The guru may hum two different notes and ask the student to identify the note that is higher in pitch.
He may sing some notes in one sruti and ask the pupil to repeat the same notes in a different sruti.
He may test the student similarly with a tambura not quite in tune, asking him which of the two strings is higher in pitch. He must train the better students to tune the tambura and other string instruments.
Similarly, he gives several examples of training in laya, stressing the value of the age-old practice of singing at least three speeds as a learner. He cites varnam singing in three speeds as good training. One of the exercises he conducted with students included the guru singing simple melodies and asking the student to guess the talas.
I found Srikantan’s methods of voice training most attractive. In an interview to Sruti, he said a mellifluous, clear and pleasant voice was a gift of God. It is a delicate organ, easily injured by wrong use.
He gives hope to those not blessed with melodious voices, by assuring them that they can train theirs into musical voices. Here he highlights the benefits of yoga and pranayama, as well as higher and lower octave swara exercises.
Resonant humming is another method of training he recommends. Most important, all the voice training exercises should be practised in four tempos.
An important disclaimer Srikantan puts forth is the distinction he makes between loud singing by forcing the voice and a clear, ringing voice that is the product of good training.
Here, I will quote him verbatim: “A rich, full tone is to be aimed at rather than mere loud singing. Proper management of the voice is the very soul of good singing, or for that matter speaking, also.
Last but not least, he says, “The possession of a good ear is an essential requisite.”
Happily for a listener like me, Srikantan emphasizes lakshya gnana, even more than lakshana gnana, as well as good taste and aptitude for music. “Too much of theory orientation destroys the aesthetic side of the performer, he says.”

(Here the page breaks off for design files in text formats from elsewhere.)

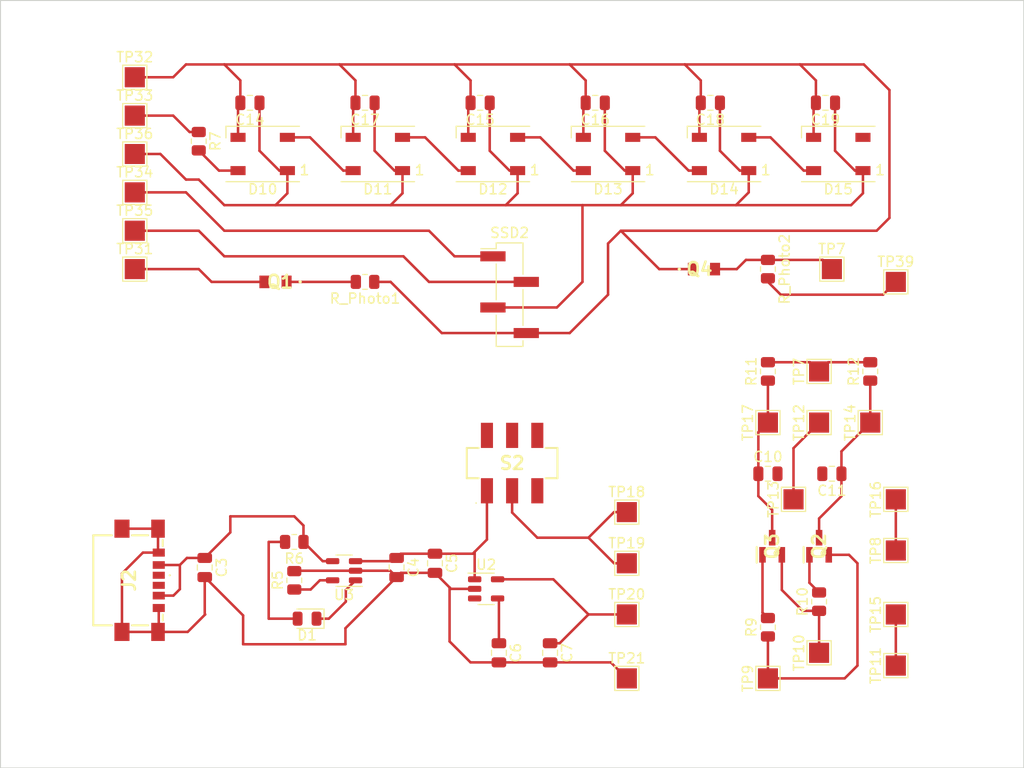
<source format=kicad_pcb>
(kicad_pcb (version 20221018) (generator pcbnew)

  (general
    (thickness 1.6)
  )

  (paper "A4")
  (layers
    (0 "F.Cu" signal)
    (31 "B.Cu" signal)
    (32 "B.Adhes" user "B.Adhesive")
    (33 "F.Adhes" user "F.Adhesive")
    (34 "B.Paste" user)
    (35 "F.Paste" user)
    (36 "B.SilkS" user "B.Silkscreen")
    (37 "F.SilkS" user "F.Silkscreen")
    (38 "B.Mask" user)
    (39 "F.Mask" user)
    (40 "Dwgs.User" user "User.Drawings")
    (41 "Cmts.User" user "User.Comments")
    (42 "Eco1.User" user "User.Eco1")
    (43 "Eco2.User" user "User.Eco2")
    (44 "Edge.Cuts" user)
    (45 "Margin" user)
    (46 "B.CrtYd" user "B.Courtyard")
    (47 "F.CrtYd" user "F.Courtyard")
    (48 "B.Fab" user)
    (49 "F.Fab" user)
    (50 "User.1" user)
    (51 "User.2" user)
    (52 "User.3" user)
    (53 "User.4" user)
    (54 "User.5" user)
    (55 "User.6" user)
    (56 "User.7" user)
    (57 "User.8" user)
    (58 "User.9" user)
  )

  (setup
    (pad_to_mask_clearance 0)
    (pcbplotparams
      (layerselection 0x000000c_ffffffff)
      (plot_on_all_layers_selection 0x0000000_00000000)
      (disableapertmacros true)
      (usegerberextensions true)
      (usegerberattributes true)
      (usegerberadvancedattributes false)
      (creategerberjobfile false)
      (dashed_line_dash_ratio 12.000000)
      (dashed_line_gap_ratio 3.000000)
      (svgprecision 4)
      (plotframeref false)
      (viasonmask false)
      (mode 1)
      (useauxorigin false)
      (hpglpennumber 1)
      (hpglpenspeed 20)
      (hpglpendiameter 15.000000)
      (dxfpolygonmode true)
      (dxfimperialunits true)
      (dxfusepcbnewfont true)
      (psnegative false)
      (psa4output false)
      (plotreference true)
      (plotvalue true)
      (plotinvisibletext false)
      (sketchpadsonfab false)
      (subtractmaskfromsilk false)
      (outputformat 1)
      (mirror false)
      (drillshape 0)
      (scaleselection 1)
      (outputdirectory "../GerberBig/")
    )
  )

  (net 0 "")
  (net 1 "Net-(D10-VDD)")
  (net 2 "Net-(D10-VSS)")
  (net 3 "Net-(D10-DOUT)")
  (net 4 "Net-(D10-DIN)")
  (net 5 "Net-(D11-DOUT)")
  (net 6 "Net-(D12-DOUT)")
  (net 7 "Net-(D13-DOUT)")
  (net 8 "Net-(D14-DOUT)")
  (net 9 "unconnected-(D15-DOUT-Pad2)")
  (net 10 "Net-(R7-Pad1)")
  (net 11 "Net-(Q1-E)")
  (net 12 "Net-(SSD2-Pin_1)")
  (net 13 "Net-(SSD2-Pin_2)")
  (net 14 "Net-(Q1-C)")
  (net 15 "Net-(U3-V_{DD})")
  (net 16 "Net-(U2-GND)")
  (net 17 "Net-(U2-VIN)")
  (net 18 "Net-(U2-Bypass)")
  (net 19 "Net-(U2-VOUT)")
  (net 20 "Net-(Q3-D)")
  (net 21 "Net-(C10-Pad2)")
  (net 22 "Net-(Q2-D)")
  (net 23 "Net-(D1-K)")
  (net 24 "Net-(D1-A)")
  (net 25 "unconnected-(J2-PadA5)")
  (net 26 "unconnected-(J2-PadB5)")
  (net 27 "Net-(Q2-G)")
  (net 28 "Net-(Q2-S)")
  (net 29 "Net-(Q3-G)")
  (net 30 "Net-(Q3-S)")
  (net 31 "Net-(U3-PROG)")
  (net 32 "Net-(R11-Pad2)")
  (net 33 "Net-(S2-Pad2)")
  (net 34 "unconnected-(S2-Pad3)")
  (net 35 "unconnected-(S2-Pad4)")
  (net 36 "unconnected-(S2-Pad5)")
  (net 37 "unconnected-(S2-Pad6)")
  (net 38 "Net-(TP16-Pad1)")
  (net 39 "Net-(TP11-Pad1)")
  (net 40 "Net-(Q4-C)")
  (net 41 "Net-(R_Photo2-Pad2)")
  (net 42 "Net-(TP12-Pad1)")

  (footprint "TestPoint:TestPoint_Pad_2.0x2.0mm" (layer "F.Cu") (at 139.7 105.41 90))

  (footprint "TestPoint:TestPoint_Pad_2.0x2.0mm" (layer "F.Cu") (at 64.135 69.85))

  (footprint "Capacitor_SMD:C_0805_2012Metric" (layer "F.Cu") (at 90.13 107.1 -90))

  (footprint "TestPoint:TestPoint_Pad_2.0x2.0mm" (layer "F.Cu") (at 139.7 111.76 90))

  (footprint "Resistor_SMD:R_0805_2012Metric" (layer "F.Cu") (at 137.16 87.63 90))

  (footprint "LED_SMD:LED_WS2812B_PLCC4_5.0x5.0mm_P3.2mm" (layer "F.Cu") (at 88.265 66.04 180))

  (footprint "Capacitor_SMD:C_0805_2012Metric" (layer "F.Cu") (at 105.37 115.57 -90))

  (footprint "Capacitor_SMD:C_0805_2012Metric" (layer "F.Cu") (at 127 97.79))

  (footprint "Capacitor_SMD:C_0805_2012Metric" (layer "F.Cu") (at 71.08 107.1 -90))

  (footprint "LED_SMD:LED_0805_2012Metric" (layer "F.Cu") (at 81.24 112.18 180))

  (footprint "LED_SMD:LED_WS2812B_PLCC4_5.0x5.0mm_P3.2mm" (layer "F.Cu") (at 111.125 66.04 180))

  (footprint "Capacitor_SMD:C_0805_2012Metric" (layer "F.Cu") (at 100.29 115.57 -90))

  (footprint "Capacitor_SMD:C_0805_2012Metric" (layer "F.Cu") (at 86.995 60.96 180))

  (footprint "TestPoint:TestPoint_Pad_2.0x2.0mm" (layer "F.Cu") (at 64.135 66.04))

  (footprint "Resistor_SMD:R_0805_2012Metric" (layer "F.Cu") (at 132.08 110.49 90))

  (footprint "TestPoint:TestPoint_Pad_2.0x2.0mm" (layer "F.Cu") (at 64.135 77.47))

  (footprint "TestPoint:TestPoint_Pad_2.0x2.0mm" (layer "F.Cu") (at 139.7 78.74))

  (footprint "SFH_3711:SFH3711" (layer "F.Cu") (at 78.105 78.74 180))

  (footprint "Connector_PinHeader_2.54mm:PinHeader_1x04_P2.54mm_Vertical_SMD_Pin1Left" (layer "F.Cu") (at 101.35 80.01))

  (footprint "Resistor_SMD:R_0805_2012Metric" (layer "F.Cu") (at 79.97 108.37 90))

  (footprint "USB4135-GF-A:USB4135GFA" (layer "F.Cu") (at 63.46 108.37 -90))

  (footprint "Resistor_SMD:R_0805_2012Metric" (layer "F.Cu") (at 70.485 64.77 -90))

  (footprint "TestPoint:TestPoint_Pad_2.0x2.0mm" (layer "F.Cu") (at 64.135 62.23))

  (footprint "TestPoint:TestPoint_Pad_2.0x2.0mm" (layer "F.Cu") (at 132.08 87.63 90))

  (footprint "Package_TO_SOT_SMD:SOT-23-5" (layer "F.Cu") (at 84.9175 107.42 180))

  (footprint "Capacitor_SMD:C_0805_2012Metric" (layer "F.Cu") (at 133.35 97.79 180))

  (footprint "TestPoint:TestPoint_Pad_2.0x2.0mm" (layer "F.Cu") (at 127 118.11 90))

  (footprint "Capacitor_SMD:C_0805_2012Metric" (layer "F.Cu") (at 98.425 60.96 180))

  (footprint "Capacitor_SMD:C_0805_2012Metric" (layer "F.Cu") (at 93.94 106.68 -90))

  (footprint "JS202011SCQN:JS202011SCQN" (layer "F.Cu") (at 101.6 96.73))

  (footprint "TestPoint:TestPoint_Pad_2.0x2.0mm" (layer "F.Cu") (at 112.99 118.11))

  (footprint "Resistor_SMD:R_0805_2012Metric" (layer "F.Cu") (at 127 87.63 90))

  (footprint "Resistor_SMD:R_0805_2012Metric" (layer "F.Cu") (at 86.995 78.74 180))

  (footprint "Resistor_SMD:R_0805_2012Metric" (layer "F.Cu") (at 127 113.03 90))

  (footprint "TestPoint:TestPoint_Pad_2.0x2.0mm" (layer "F.Cu") (at 139.7 100.33 90))

  (footprint "Package_TO_SOT_SMD:SOT-23-5" (layer "F.Cu") (at 99.02 109.22))

  (footprint "LED_SMD:LED_WS2812B_PLCC4_5.0x5.0mm_P3.2mm" (layer "F.Cu") (at 122.645 66.04 180))

  (footprint "TestPoint:TestPoint_Pad_2.0x2.0mm" (layer "F.Cu") (at 127 92.71 90))

  (footprint "LED_SMD:LED_WS2812B_PLCC4_5.0x5.0mm_P3.2mm" (layer "F.Cu") (at 133.985 66.04 180))

  (footprint "TestPoint:TestPoint_Pad_2.0x2.0mm" (layer "F.Cu") (at 132.08 92.71 90))

  (footprint "TestPoint:TestPoint_Pad_2.0x2.0mm" (layer "F.Cu") (at 129.54 100.33 90))

  (footprint "2N7002:SOT96P240X120-3N" (layer "F.Cu") (at 127.42 104.99 90))

  (footprint "SFH_3711:SFH3711" (layer "F.Cu") (at 120.65 77.47))

  (footprint "Capacitor_SMD:C_0805_2012Metric" (layer "F.Cu") (at 109.855 60.96 180))

  (footprint "LED_SMD:LED_WS2812B_PLCC4_5.0x5.0mm_P3.2mm" (layer "F.Cu") (at 99.695 66.04 180))

  (footprint "TestPoint:TestPoint_Pad_2.0x2.0mm" (layer "F.Cu") (at 132.08 115.57 90))

  (footprint "TestPoint:TestPoint_Pad_2.0x2.0mm" (layer "F.Cu") (at 112.99 106.68))

  (footprint "TestPoint:TestPoint_Pad_2.0x2.0mm" (layer "F.Cu") (at 112.99 101.6))

  (footprint "TestPoint:TestPoint_Pad_2.0x2.0mm" (layer "F.Cu") (at 139.7 116.84 90))

  (footprint "Capacitor_SMD:C_0805_2012Metric" (layer "F.Cu") (at 121.285 60.96 180))

  (footprint "Resistor_SMD:R_0805_2012Metric" (layer "F.Cu") (at 79.97 104.56 180))

  (footprint "LED_SMD:LED_WS2812B_PLCC4_5.0x5.0mm_P3.2mm" (layer "F.Cu") (at 76.835 66.04 180))

  (footprint "TestPoint:TestPoint_Pad_2.0x2.0mm" (layer "F.Cu") (at 64.135 73.66))

  (footprint "2N7002:SOT96P240X120-3N" (layer "F.Cu") (at 132.08 104.99 90))

  (footprint "TestPoint:TestPoint_Pad_2.0x2.0mm" (layer "F.Cu") (at 133.35 77.47))

  (footprint "TestPoint:TestPoint_Pad_2.0x2.0mm" (layer "F.Cu") (at 64.135 58.42))

  (footprint "TestPoint:TestPoint_Pad_2.0x2.0mm" (layer "F.Cu") (at 137.16 92.71 90))

  (footprint "Resistor_SMD:R_0805_2012Metric" (layer "F.Cu") (at 127 77.47 -90))

  (footprint "Capacitor_SMD:C_0805_2012Metric" (layer "F.Cu") (at 132.715 60.96 180))

  (footprint "TestPoint:TestPoint_Pad_2.0x2.0mm" (layer "F.Cu")
    (tstamp e771c71e-80f1-4dd9-aa35-b98c490f0bb3)
    (at 112.99 111.76)
    (descr "SMD rectangular pad as test Point, square 2.0mm side length")
    (tags "test point SMD pad rectangle square")
    (property "Sheetfile" "TestPCB_Big.kicad_sch")
    (property "Sheetname" "")
    (property "ki_description" "test point")
    (property "ki_keywords" "test point tp")
    (path "/805e079b-098d-4873-be2e-c60f454f09b1")
    (attr exclude_from_pos_files)
    (fp_text reference "TP20" (at 0 -1.998) (layer "F.SilkS")
        (effects (font (size 1 1) (thickness 0.15)))
      (tstamp bd3ae53f-c23d-46f1-a12a-23738e731d08)
    )
    (fp_text value "+3.3V" (
... [38697 chars truncated]
</source>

Srikantan was an opponent of distance learning. He was against crash courses. According to him, an enduring student-teacher relationship is the key to true learning.
In his speeches and lec-dems, Srikantan expressed his views fearlessly, but with a gentle touch, despite his stentorian speaking voice. At an interaction organized by Sampradaya, he criticized TM Krishna for singing a varnam as the main piece of a concert. Krishna who was the organizer of the event smilingly quipped, “Let’s discuss this in private later?” I would have been delighted to be a fly on the wall when that discussion took place. Just like my own Venkata Mama, I’m sure Srikantan would have been gentle and affectionate but firm in his pronouncement in the matter.
The most fitting tribute to this extraordinary musician would be for musicians to follow his sterling guidelines and emulate his values, without of course, sacrificing originality. Let’s not forget that he was a self-made musician away from Carnatic music’s headquarters, and he was an innovator as well, for all his respect for tradition.